Bharatiya Gorkha Parisangh
- Abbreviation: BGP
- Formation: 2001
- Type: Social organization
- Headquarters: Siliguri
- Location: India;
- Region served: Sikkim, Delhi, Assam, Uttarakhand, Himachal Pradesh, Maharashtra, Karnataka, Jharkhand, Mizoram, Manipur, Nagaland, Meghalaya, Tripura, Arunachal Pradesh, Jammu and Kashmir, Chhattisgarh, Uttar Pradesh and Punjab
- Membership: The Bharatiya Gorkha Parisangh has both institutional and individual memberships
- Official language: Nepali
- Website: gorkhaparisangh.com

= Bharatiya Gorkha Parisangh =

Non-government national-level organization of Gorkhas ethnic group of India

Bharatiya Gorkha Parisangh (भारतीय गोर्खा परिसंघ; translation: Indian Gorkha Confederation) is a non-government national-level organization of Gorkhas (Nepali) ethnic group of India.

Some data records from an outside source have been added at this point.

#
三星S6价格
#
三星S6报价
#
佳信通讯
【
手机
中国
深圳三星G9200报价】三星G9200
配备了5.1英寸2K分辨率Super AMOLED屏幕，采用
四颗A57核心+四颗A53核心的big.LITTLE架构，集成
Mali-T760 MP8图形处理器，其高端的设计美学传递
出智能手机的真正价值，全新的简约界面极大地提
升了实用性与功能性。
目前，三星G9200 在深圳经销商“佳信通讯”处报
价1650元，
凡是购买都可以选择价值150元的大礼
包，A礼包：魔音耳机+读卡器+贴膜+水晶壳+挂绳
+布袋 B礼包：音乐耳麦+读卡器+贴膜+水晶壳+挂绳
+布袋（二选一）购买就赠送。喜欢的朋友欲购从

Bharatiya Gorkha Parisangh was established in 2001. It has its headquarters at Siliguri, in the Darjeeling district of West Bengal and unit offices in almost all the regions of India, including the states of Delhi, Sikkim, Assam, Uttarakhand, Himachal Pradesh, Maharashtra, Karnataka, Jharkhand, Mizoram, Manipur, Nagaland, Meghalaya, Tripura, Arunachal Pradesh, Jammu and Kashmir, Chhattisgarh, Uttar Pradesh and Punjab. Its former National President Munish Tamang resigned before joining the Congress party.

==Vision==
The Bharatiya Gorkha Parisangh is committed to the vision of a Gorkha (Nepali) society in India, recognized and accepted as a dignified, cultured and patriotic society at par with any other civilized modern Indian society enjoying the full rights and privileges enshrined in the Indian Constitution.

==Mission==
The Bharatiya Gorkha Parisangh is committed to the task of bonding each and every member of the Gorkha community in a national, unified body through systematic planning and orientation, thereby strengthening and guiding them in all aspects of their social, cultural, educational, economic and political growth.

==Demands==
Bharatiya Gorkha Parisangh has identified six issues of the Indian Gorkhas to be resolved at the national level:

1. Creation of a separate state for the Gorkhas of India
2. Identification of the problems of tea garden and cinchona plantation in Darjeeling-Dooars as a national problem
3. Addressing the sense of insecurity and uncertainty in the minds of Gorkhas of Northeast India
4. Commissioning of a Doordarshan channel dedicated to the Nepali-speaking Gorkhas
5. Accessing for Gorkhas all social benefits under Constitutional provisions like SC, ST, OBC, etc., in all parts of India and nomination of Gorkhas to public and government bodies
6. Recognition of Gorkhas as a linguistic minority community

==Membership==
The Bharatiya Gorkha Parisangh has both institutional and individual memberships. Many cultural, literary and social organizations are associated with it. The Parisangh also has individuals in its rolls, including eminent political leaders, litterateurs, cultural personalities, academics and professionals. Its main membership - and its strength - however, remains the mass of common people who aspire to be active players in the progress of India.